Samsung to Blame for Lack of American Galaxy S Updates?

Owners of American Samsung Galaxy S phones (Captivate, Epic 4G, Fascinate, and Vibrant) have been waiting for an Android version 2.2 update for quite some time — certainly longer than owners of comparable high-end handsets from HTC and Motorola. Some people have blamed their carriers, while others have blamed Samsung. A recent post on XDA-Developers forum suggest that it’s all Sammy’s fault. Here’s the deal:

In the past, most phone updates would mainly consist of critical and maintenance updates. Carriers almost never want to incur the cost of a feature update because it is of little benefit to them, adds little to the device, and involves a lot of testing on the carrier end. Android has changed the playing field, however — since the Android Open Source Project is constantly being updated, and that information being made widely available to the public, there is pressure for the phone to be constantly updated with the latest version of Android. With most manufacturers, such as HTC, Motorola, etc. This is fine and considered a maintenance upgrade. Samsung, however, considers it a feature update, and requires carriers to pay a per device update fee for each incremental Android update.

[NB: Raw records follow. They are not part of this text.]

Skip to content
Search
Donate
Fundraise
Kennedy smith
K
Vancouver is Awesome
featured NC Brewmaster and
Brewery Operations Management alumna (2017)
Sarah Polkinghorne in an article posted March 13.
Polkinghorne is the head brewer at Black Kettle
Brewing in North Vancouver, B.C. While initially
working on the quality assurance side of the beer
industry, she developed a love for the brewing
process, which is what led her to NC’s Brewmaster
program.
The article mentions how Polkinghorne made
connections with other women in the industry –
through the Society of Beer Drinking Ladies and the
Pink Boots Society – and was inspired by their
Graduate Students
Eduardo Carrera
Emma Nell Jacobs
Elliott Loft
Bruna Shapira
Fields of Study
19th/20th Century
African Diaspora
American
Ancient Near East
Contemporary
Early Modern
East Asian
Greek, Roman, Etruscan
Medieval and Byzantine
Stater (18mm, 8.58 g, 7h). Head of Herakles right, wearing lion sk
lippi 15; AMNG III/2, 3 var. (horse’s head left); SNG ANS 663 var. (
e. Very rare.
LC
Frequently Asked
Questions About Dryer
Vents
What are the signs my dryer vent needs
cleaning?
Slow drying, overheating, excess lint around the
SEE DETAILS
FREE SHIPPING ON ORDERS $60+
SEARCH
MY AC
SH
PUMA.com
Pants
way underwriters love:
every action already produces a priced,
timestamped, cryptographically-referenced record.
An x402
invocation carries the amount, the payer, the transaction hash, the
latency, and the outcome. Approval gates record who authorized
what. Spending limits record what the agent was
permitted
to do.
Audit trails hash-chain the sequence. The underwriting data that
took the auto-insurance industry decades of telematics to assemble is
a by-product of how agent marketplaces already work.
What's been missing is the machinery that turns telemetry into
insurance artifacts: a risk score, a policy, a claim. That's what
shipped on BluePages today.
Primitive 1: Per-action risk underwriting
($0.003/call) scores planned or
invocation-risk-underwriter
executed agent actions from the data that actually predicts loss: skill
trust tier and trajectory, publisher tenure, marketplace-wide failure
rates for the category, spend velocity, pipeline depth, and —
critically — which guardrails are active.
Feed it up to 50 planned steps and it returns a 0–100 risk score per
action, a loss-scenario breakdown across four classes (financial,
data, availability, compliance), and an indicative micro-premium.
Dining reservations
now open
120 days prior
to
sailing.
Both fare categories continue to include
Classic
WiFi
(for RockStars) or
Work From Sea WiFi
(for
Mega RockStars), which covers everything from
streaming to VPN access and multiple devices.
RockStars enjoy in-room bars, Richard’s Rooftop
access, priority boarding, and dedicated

Now, here’s where the politics come in: most U.S. carriers aren’t very happy with Samsung’s decision to charge for Android updates as feature updates, especially since they are essentially charging for the Android Open Source Project’s efforts, and the effort on Samsung’s end is rather minimal. As a result of perhaps, corporate collusion, all U.S. carriers have decided to refuse to pay for the Android 2.2 update, in hopes that the devaluation of the Galaxy S line will cause Samsung to drop their fees and give the update to the carriers. The situation has panned out differently in other parts of the world, but this is the situation in the United States.

While Samsung has the right to charge whatever it wants for its custom Android builds, it’s pissing off American carriers and customers (if the aforementioned information is accurate). I’ve been largely unimpressed with Samsung’s “efforts” to update its Google Android phones since it flip-flopped on the Behold II.

Aside from the Nexus S, which receives updates directly from Google, I wouldn’t consider buying a Samsung Android handset simply because of how the company has handled updates. Hopefully it smartens up and realizes that its actions are alienating partners and customers alike.

What do you think of this information? Does it make you wary of Samsung Google Android phones?


Author: RPadTV

10 thoughts on “Samsung to Blame for Lack of American Galaxy S Updates?”

  1. Wow. What a bunch of asses on both ends. When all the smoke clears the only one still screwed is the consumer. I was considering the Infuse 4G, but recently (and with this) I have decided the Atrix is the better option.

    I love my Captivate still but if it weren't for the guys over at XDA it would already be gone.

      1. I am still a bit worried about all of those features. The netbook attachment will need to be priced right but I doubt it will be. I assume it will be $200ish.

        Even the standard dock will be $60ish or more since my Samsung dock was $45 and doesn't really do much.

      2. You can get barebones kits pretty cheap $300+ but they even come with more than that. A super cheap netbook can be found for right around $200 that is already a PC.

        Although I was going to buy the pico projector for the LG eXpo for several hundred so I don't know.

  2. Wow, what a jabbing. I agree that it would be unwise to get a Samsung device.

    If only the carriers would support rooting Samsung phones….

    1. AT&T gets pretty serious about it and refuses to honor warranties on rooted devices, although I keep meaning to read the contract to see if they can do that.

  3. Both are to blame. Samsung has an unlocked boot loader which pisses carriers off while at the same time Samsung is damn near releasing cookie cutter devices with the "new" Google on it for sales.